During a corruption trial former NYPD narcotics detective Stephen Anderson testified that he and other members of his division regularly planted drugs on innocent people in order to keep up with department arrest quotas.

For years, members of the Black community have claimed that many undercover drug agents were up to no good, and now shocking testimony from New York’s Finest validates those claims of corruption.
During a corruption trial Wednesday former New York City narcotics detective Stephen Anderson testified that he and other members of the Brooklyn South and Queens narcotic squads regularly planted drugs on innocent people in order to keep up with department arrest quotas.
Anderson was participating in the trial of Brooklyn detective Jason Arbeeny and was called to show that the practice of planting drugs, known as “flaking,” was commonplace among the narcotics detectives. Anderson, who was accused of planting cocaine on four men in a bar in 2008, was participating as part of an agreement made with prosecutors.
"As a detective, you still have a number to reach while you are in the narcotics division," he said according to the New York Daily News.
Advocacy groups called the practice a result of the country’s skewed objectives that stem from the war on drugs.
"One of the consequences of the war on drugs is that police officers are pressured to make large numbers of arrests, and it's easy for some of the less honest cops to plant evidence on innocent people," said Gabriel Sayegh of the Drug Policy Alliance, an organization dedicated to promoting human rights based alternatives to the drug war.
"The drug war inevitably leads to crooked policing — and quotas further incentivize such practices,” he said.
The group also reports that the NYPD has arrested more than 50,000 people last year for low-level marijuana offenses — 86% of whom are black and Latino — making marijuana possession the number-one offense in the City.
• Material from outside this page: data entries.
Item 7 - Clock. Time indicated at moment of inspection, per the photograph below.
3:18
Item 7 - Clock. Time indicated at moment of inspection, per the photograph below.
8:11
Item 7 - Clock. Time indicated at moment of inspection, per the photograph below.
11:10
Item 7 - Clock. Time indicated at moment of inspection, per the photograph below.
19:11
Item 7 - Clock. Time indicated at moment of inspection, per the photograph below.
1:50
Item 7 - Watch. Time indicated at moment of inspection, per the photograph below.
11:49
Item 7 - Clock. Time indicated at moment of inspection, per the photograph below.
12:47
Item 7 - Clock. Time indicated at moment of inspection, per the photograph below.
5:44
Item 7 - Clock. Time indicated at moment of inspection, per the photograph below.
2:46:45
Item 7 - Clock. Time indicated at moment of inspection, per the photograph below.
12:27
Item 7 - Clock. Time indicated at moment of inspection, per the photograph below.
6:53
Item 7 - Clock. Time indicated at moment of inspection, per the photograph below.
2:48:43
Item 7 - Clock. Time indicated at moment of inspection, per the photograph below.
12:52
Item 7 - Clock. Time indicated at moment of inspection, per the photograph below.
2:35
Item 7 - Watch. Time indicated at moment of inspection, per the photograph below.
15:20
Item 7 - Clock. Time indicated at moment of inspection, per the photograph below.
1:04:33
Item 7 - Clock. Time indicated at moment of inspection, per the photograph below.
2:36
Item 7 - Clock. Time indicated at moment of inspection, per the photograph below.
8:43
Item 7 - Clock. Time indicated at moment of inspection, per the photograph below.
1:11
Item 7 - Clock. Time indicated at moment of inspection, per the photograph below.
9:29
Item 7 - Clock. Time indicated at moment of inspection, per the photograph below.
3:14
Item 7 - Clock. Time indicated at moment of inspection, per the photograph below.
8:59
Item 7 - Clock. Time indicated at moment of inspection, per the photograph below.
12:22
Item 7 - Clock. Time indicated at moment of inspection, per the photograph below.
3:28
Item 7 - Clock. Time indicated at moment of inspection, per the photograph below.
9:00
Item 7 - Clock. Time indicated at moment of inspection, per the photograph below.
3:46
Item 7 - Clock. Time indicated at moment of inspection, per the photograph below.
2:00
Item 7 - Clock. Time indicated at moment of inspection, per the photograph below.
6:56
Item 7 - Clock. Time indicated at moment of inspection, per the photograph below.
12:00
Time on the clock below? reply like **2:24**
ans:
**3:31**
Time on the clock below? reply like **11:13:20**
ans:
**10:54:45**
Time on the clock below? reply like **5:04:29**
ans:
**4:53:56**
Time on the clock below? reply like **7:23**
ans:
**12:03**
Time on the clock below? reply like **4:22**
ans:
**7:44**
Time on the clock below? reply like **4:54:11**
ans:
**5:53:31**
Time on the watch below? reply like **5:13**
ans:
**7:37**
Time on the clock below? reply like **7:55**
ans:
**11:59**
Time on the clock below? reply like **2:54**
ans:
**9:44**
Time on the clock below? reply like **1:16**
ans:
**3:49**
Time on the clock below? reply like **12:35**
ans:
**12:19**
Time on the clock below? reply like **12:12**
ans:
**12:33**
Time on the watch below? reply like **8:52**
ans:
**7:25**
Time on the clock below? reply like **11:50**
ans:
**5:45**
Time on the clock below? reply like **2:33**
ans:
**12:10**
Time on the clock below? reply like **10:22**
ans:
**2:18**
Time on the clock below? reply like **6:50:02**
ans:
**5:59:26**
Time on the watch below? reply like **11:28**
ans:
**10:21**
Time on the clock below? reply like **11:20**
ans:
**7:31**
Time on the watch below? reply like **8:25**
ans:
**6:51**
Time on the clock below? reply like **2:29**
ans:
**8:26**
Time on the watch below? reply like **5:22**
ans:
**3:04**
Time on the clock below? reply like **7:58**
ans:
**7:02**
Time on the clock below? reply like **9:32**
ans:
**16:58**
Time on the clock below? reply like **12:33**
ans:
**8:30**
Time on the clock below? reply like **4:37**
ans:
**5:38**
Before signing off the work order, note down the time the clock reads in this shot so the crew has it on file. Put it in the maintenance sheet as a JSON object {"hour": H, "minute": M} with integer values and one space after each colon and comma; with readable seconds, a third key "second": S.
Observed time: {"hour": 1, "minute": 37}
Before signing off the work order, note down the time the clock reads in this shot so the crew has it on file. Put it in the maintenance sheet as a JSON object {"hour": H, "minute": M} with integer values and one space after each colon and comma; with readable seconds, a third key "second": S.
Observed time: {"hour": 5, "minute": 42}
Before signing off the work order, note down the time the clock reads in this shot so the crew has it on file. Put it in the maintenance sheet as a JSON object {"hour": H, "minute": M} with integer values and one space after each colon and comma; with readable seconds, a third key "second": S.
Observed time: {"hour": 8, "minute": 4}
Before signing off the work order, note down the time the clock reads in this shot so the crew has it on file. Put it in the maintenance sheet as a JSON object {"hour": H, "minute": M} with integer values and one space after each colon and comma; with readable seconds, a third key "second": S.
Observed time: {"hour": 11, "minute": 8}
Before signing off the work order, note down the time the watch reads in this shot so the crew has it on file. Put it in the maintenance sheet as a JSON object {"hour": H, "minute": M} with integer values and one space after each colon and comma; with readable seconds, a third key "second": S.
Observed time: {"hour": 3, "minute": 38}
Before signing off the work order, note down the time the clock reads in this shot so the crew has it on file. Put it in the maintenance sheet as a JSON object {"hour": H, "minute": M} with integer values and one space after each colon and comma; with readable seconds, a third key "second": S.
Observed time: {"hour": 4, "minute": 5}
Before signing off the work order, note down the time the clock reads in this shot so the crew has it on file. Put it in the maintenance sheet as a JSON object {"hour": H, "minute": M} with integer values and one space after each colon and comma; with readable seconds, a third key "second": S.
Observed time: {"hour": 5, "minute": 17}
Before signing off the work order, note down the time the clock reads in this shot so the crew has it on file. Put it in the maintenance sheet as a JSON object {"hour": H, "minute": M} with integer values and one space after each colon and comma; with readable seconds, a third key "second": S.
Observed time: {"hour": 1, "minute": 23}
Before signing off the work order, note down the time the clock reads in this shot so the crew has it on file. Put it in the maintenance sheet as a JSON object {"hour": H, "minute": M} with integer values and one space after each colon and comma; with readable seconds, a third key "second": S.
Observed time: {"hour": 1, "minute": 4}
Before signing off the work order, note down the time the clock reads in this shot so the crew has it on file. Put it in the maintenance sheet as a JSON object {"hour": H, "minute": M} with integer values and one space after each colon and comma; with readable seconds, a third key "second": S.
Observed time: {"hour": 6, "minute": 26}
When asked by the judge whether he took the time to think about the repercussions of his actions, Anderson said, “It was something I was seeing a lot of, whether it was from supervisors or undercovers and even investigators.”
"It's almost like you have no emotion with it, that they attach the bodies to it, they're going to be out of jail tomorrow anyway; nothing is going to happen to them anyway,” he said.
Two men who were framed by Anderson and his partner were paid $300,000 in a settlement with the city after surveillance taped showed the officer’s misconduct.